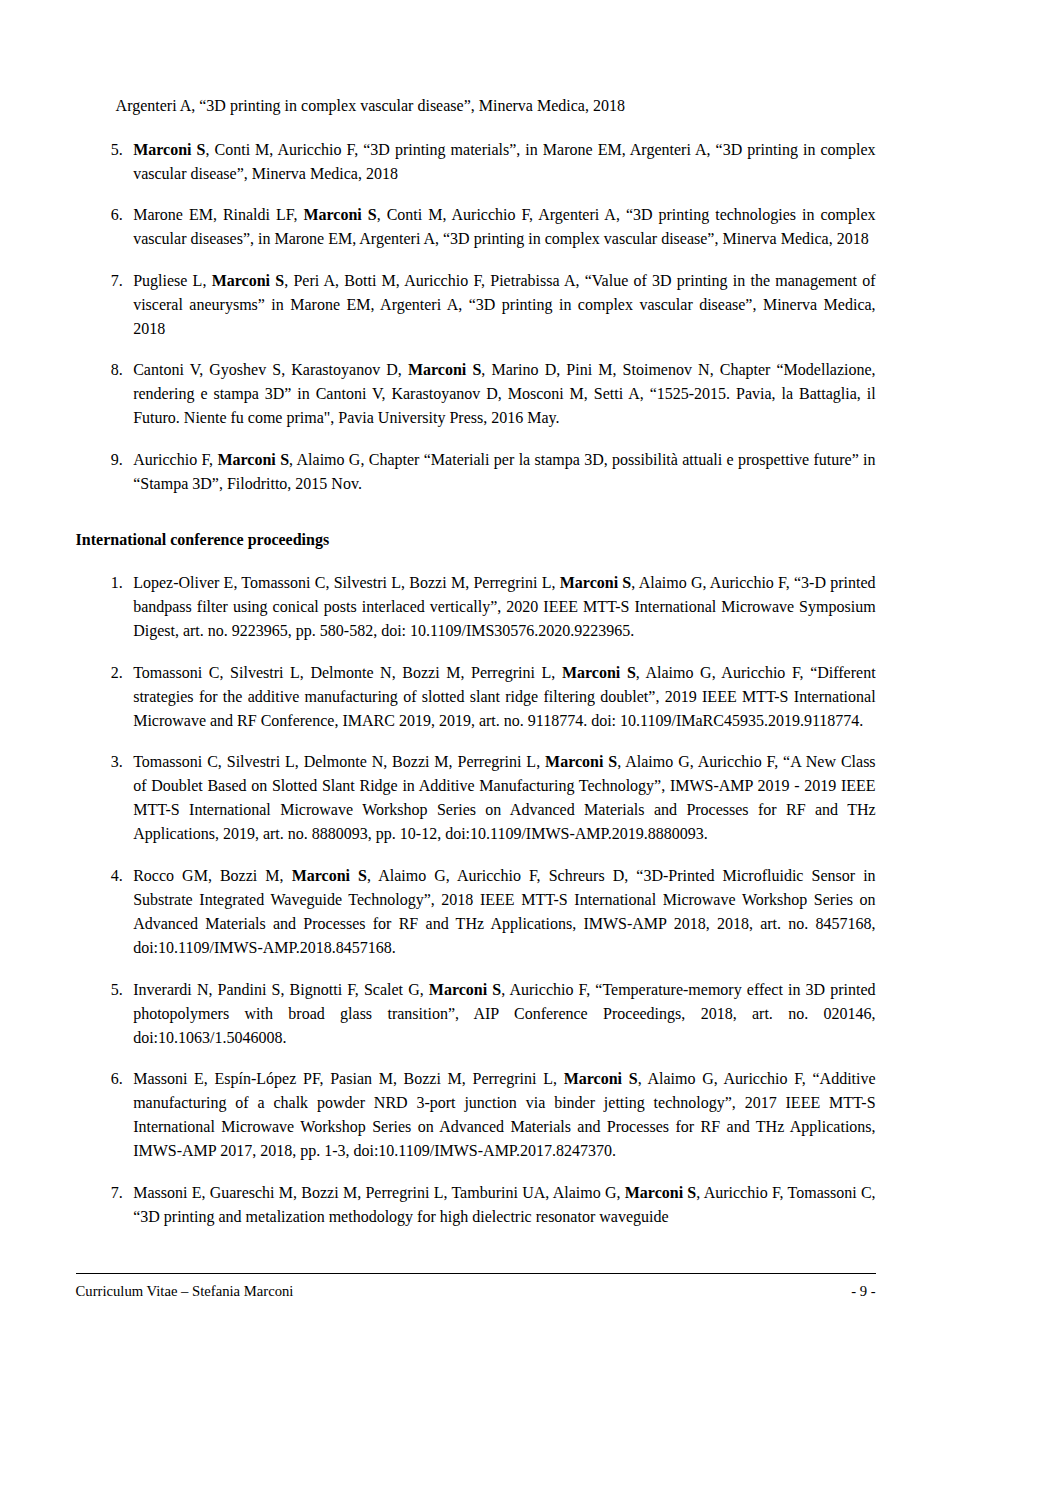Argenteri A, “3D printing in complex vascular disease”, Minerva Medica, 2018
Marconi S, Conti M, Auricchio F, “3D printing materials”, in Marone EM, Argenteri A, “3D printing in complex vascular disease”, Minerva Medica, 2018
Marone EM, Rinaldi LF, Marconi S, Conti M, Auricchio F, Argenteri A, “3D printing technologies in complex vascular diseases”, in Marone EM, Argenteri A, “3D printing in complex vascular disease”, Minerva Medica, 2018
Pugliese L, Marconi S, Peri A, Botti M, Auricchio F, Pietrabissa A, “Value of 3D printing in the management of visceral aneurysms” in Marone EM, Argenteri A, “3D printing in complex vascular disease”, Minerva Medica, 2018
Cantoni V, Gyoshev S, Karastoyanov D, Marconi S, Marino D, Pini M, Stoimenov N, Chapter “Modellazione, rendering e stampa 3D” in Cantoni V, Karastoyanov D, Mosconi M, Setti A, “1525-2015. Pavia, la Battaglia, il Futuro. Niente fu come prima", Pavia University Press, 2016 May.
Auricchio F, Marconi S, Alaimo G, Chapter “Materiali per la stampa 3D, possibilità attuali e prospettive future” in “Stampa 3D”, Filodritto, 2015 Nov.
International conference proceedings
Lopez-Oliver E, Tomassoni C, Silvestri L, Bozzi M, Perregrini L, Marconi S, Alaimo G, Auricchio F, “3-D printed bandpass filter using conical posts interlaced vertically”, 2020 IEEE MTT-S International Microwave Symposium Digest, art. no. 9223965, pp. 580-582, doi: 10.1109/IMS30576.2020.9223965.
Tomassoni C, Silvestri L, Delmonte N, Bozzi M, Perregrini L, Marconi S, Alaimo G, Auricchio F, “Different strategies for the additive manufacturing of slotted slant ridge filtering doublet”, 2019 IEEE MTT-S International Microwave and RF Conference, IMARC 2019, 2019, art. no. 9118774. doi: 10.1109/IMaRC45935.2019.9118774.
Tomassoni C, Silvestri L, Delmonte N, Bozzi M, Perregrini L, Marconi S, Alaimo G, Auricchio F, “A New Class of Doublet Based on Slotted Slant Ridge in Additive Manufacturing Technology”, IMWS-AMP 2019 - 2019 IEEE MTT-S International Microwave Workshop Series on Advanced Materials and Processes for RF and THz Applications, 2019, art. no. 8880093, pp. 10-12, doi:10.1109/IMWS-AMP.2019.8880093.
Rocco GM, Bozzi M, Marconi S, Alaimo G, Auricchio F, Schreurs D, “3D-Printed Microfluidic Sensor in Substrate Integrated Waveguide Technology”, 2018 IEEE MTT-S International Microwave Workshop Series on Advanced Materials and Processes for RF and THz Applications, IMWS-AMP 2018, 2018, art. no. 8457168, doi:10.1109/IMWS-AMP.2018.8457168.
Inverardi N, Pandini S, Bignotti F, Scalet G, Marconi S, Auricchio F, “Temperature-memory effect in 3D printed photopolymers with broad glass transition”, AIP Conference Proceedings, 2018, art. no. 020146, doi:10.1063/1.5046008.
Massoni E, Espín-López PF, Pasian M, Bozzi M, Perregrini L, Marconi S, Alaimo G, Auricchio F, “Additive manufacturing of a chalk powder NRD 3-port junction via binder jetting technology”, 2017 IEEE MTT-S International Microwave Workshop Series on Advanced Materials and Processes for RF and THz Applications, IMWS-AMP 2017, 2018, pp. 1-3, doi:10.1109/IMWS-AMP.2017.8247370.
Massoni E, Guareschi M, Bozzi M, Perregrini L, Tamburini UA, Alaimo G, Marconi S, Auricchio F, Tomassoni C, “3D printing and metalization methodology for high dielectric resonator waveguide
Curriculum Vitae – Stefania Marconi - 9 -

☆ ☆ ☆ ☆ ☆ ☆ ☆

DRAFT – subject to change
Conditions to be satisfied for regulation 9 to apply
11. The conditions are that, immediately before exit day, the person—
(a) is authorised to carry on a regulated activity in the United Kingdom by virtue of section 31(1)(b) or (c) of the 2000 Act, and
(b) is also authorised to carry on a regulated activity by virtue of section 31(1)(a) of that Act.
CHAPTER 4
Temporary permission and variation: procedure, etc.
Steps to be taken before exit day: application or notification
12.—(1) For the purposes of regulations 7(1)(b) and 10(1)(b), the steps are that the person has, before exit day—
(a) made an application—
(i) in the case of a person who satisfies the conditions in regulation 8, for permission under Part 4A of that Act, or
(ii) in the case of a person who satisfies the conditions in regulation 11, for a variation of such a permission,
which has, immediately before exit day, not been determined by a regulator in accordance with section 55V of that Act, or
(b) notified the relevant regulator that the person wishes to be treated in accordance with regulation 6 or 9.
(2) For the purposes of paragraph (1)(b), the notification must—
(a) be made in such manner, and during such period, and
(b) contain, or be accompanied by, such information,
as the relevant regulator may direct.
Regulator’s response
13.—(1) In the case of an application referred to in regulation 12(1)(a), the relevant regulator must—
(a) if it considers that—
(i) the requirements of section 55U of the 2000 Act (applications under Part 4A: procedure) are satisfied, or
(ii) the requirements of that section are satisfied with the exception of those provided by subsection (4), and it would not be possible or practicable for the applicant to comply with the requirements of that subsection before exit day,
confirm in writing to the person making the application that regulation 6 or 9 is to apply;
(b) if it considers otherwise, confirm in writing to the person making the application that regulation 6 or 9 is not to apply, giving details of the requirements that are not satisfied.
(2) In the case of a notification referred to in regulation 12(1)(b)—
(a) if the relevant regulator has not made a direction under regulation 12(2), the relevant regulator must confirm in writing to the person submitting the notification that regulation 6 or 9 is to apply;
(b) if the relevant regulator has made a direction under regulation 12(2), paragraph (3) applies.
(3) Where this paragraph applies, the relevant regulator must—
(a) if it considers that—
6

☆ ☆ ☆ ☆ ☆ ☆ ☆

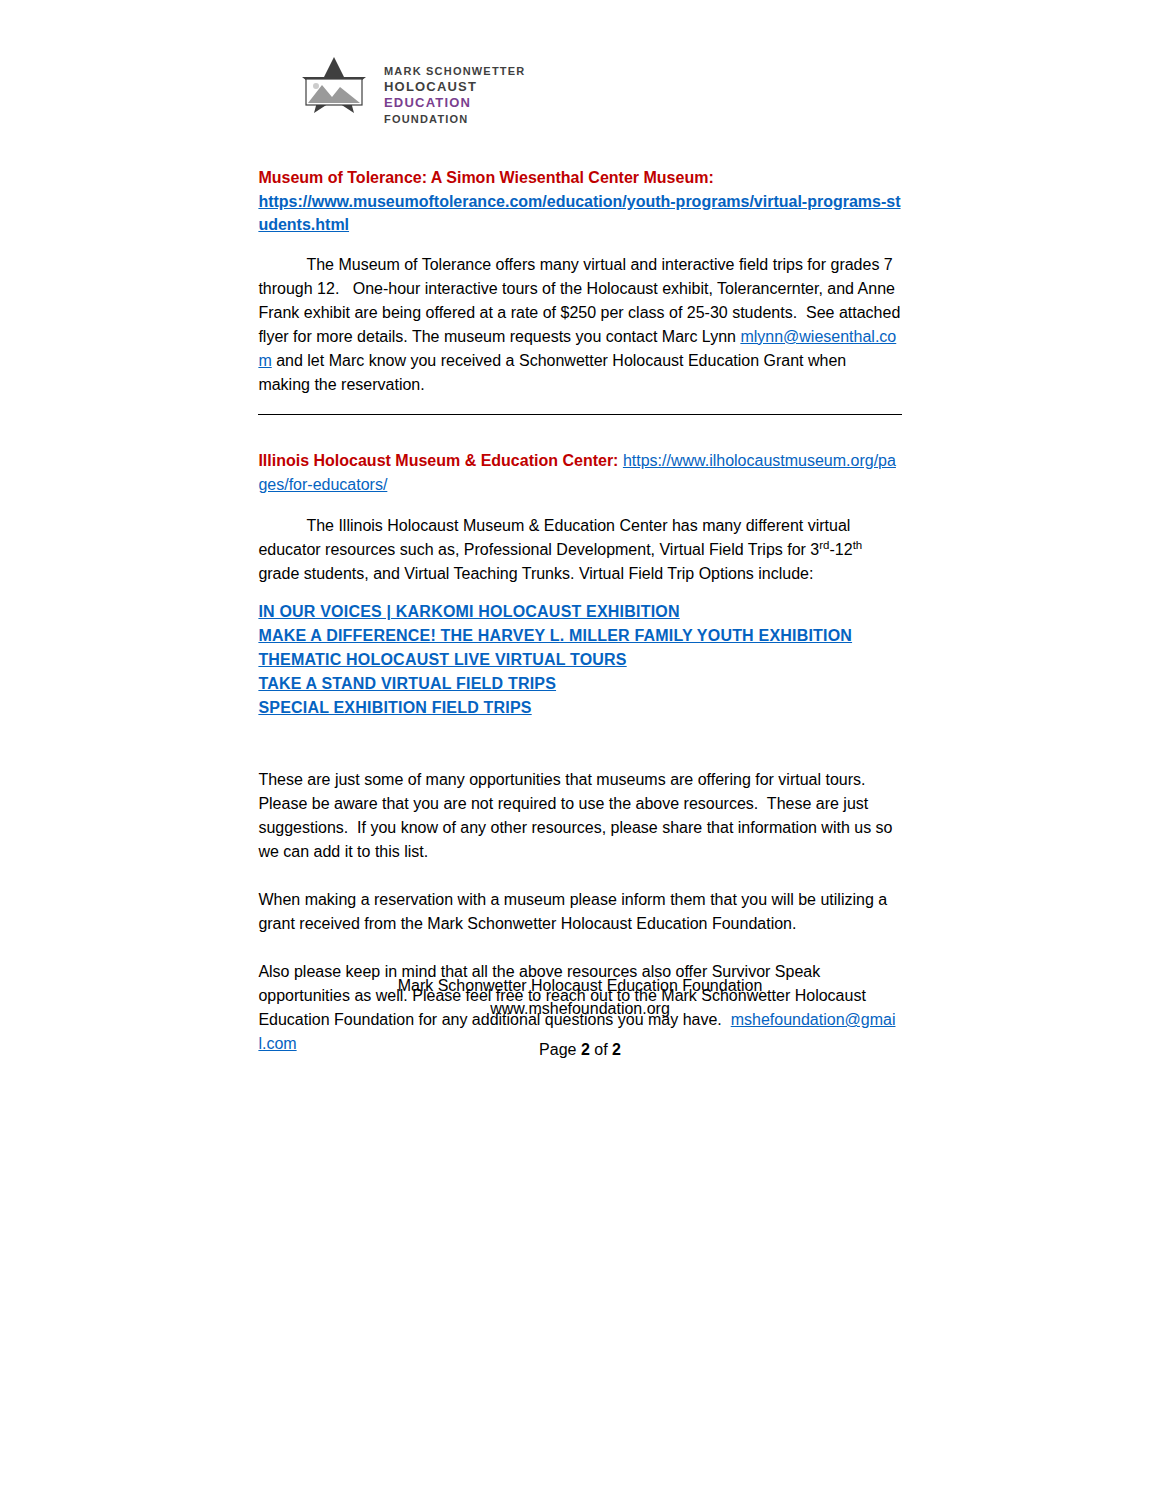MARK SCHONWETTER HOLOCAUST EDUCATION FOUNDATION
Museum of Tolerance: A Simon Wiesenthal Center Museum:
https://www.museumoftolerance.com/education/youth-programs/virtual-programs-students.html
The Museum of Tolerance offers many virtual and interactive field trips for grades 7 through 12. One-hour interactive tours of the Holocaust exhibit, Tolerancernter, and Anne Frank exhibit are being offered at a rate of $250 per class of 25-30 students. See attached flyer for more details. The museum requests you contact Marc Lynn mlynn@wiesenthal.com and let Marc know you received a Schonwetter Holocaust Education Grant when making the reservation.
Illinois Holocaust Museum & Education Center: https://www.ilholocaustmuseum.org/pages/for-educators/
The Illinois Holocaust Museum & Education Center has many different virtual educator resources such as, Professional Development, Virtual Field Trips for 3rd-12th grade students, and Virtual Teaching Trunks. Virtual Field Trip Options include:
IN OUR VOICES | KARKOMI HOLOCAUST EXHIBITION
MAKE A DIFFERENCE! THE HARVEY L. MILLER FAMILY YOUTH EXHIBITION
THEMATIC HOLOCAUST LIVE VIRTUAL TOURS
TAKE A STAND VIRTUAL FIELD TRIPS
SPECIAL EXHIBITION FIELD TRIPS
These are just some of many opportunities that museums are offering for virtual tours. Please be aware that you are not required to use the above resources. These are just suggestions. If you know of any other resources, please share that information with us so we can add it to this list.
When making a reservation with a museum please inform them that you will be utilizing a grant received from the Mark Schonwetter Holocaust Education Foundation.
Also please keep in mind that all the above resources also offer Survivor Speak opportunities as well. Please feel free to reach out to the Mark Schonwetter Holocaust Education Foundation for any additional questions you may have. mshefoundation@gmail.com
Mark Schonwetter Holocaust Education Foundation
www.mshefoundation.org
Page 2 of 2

☆ ☆ ☆ ☆ ☆ ☆ ☆

▶ [Task goal] Count the lines in the material containing the string "procedure", and state the number with nothing added.

▶ [Answer area] 2